Au fil du documentaire et des livres de comptes exhumés par une chercheuse danoise, on apprend que le total des revenus figurant dans les comptes de la société qui exploitait la mine, se chiffrent à 400 milliards de couronnes au Danemark d’aujourd’hui (soit environ 54 milliards d’euros). La conversion à la valeur actuelle a été réalisée par Torben M. Andersen, professeur d’économie à l’Université d’Aarhus et président du Conseil économique du Kalaallit Nunaat. La valeur de la cryolite a considérablement augmenté lorsqu’il a été découvert en 1886 que la matière première pouvait être utilisée pour produire de l’aluminium. La cryolite brute était transportée par bateau jusqu’au Danemark et transformée dans une usine d’où elle était vendue. Dès 1864, la Pennsylvania Salt Manufacturing Company, également appelée PennSalt (aujourd’hui Pennwalt Cooperation), a signé un contrat avec le gouvernement danois pour obtenir de la cryolite d’Ivittuut. Durant l’occupation du Danemark par les nazis, la cryolite brute a été directement vendue à la société américaine Pennsalt.
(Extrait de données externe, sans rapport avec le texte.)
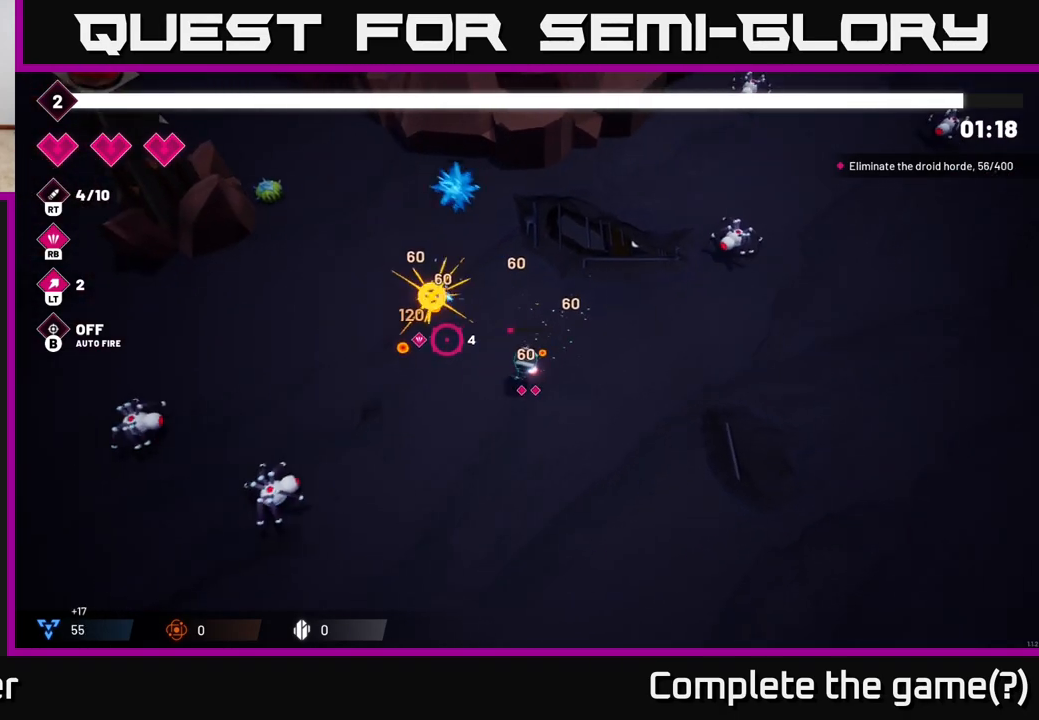
{"buttons": [], "left_stick": "up-left", "right_stick": "down-left", "events": [[33, "left_stick", "up-left"], [283, "R2", "down"], [383, "right_stick", "down-left"], [467, "R2", "up"]]}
Diffusé en avant-première à Nuuk (capitale du Kalaallit Nunaat), le documentaire a soulevé une grande indignation parmi les citoyen·nes et les politicien·nes Kalaallit (pl. groenlandais·es). Pour le président de Siumut, l’un des principaux partis de la coalition au pouvoir, Erik Jensen, le documentaire montre que le désir d’indépendance des Kalaallit n’est pas irréaliste : “Cela a renforcé notre sentiment que nous pouvons nous débrouiller seuls au Kalaallit Nunaat. Que nous ne sommes pas seulement une dépense.” Renversant le stigmate, le premier ministre Kalaaleq a invité à se demander : “Que serait devenu le Danemark sans le Kalaallit Nunaat ?” Pour Sara Olsvig, la présidente du Conseil Circumpolaire Inuit (ICC), “le documentaire devrait donner une impulsion supplémentaire au cheminement du Danemark vers une meilleure compréhension de lui-même en tant que puissance coloniale”. Pourtant, au Danemark, le documentaire a déclenché de vives critiques, en particulier celles des partis conservateur et libéraux et du ministre de la Culture, Jakob Engel-Schmidt, qui a qualifié le documentaire de “désinformation”. Si plusieurs économistes ont mis en doute le chiffrage qui a cristallisé les critiques, Torben M. Andersen souligne clairement dans le documentaire qu’il s’agit d’un calcul du chiffre d’affaires total et non de bénéfices. Pour l’économiste Arindam Banerjee, qui participe également au documentaire, il est important de tenir compte de la relation colonialiste dans l’équation. Le fait que le Danemark ait eu le monopole au Kalaallit Nunaat (jusqu’en 1950), que l’exploitation minière ait été dirigée par une société danoise et que ce soient des travailleurs danois qui aient dirigé et participé à l’exploitation, tout cela a contribué à profiter in fine à l’économie danoise. C’est pourquoi le chiffre de 400 milliards peut être assimilé à un bénéfice pour la société danoise au détriment du Kalaallit Nunaat.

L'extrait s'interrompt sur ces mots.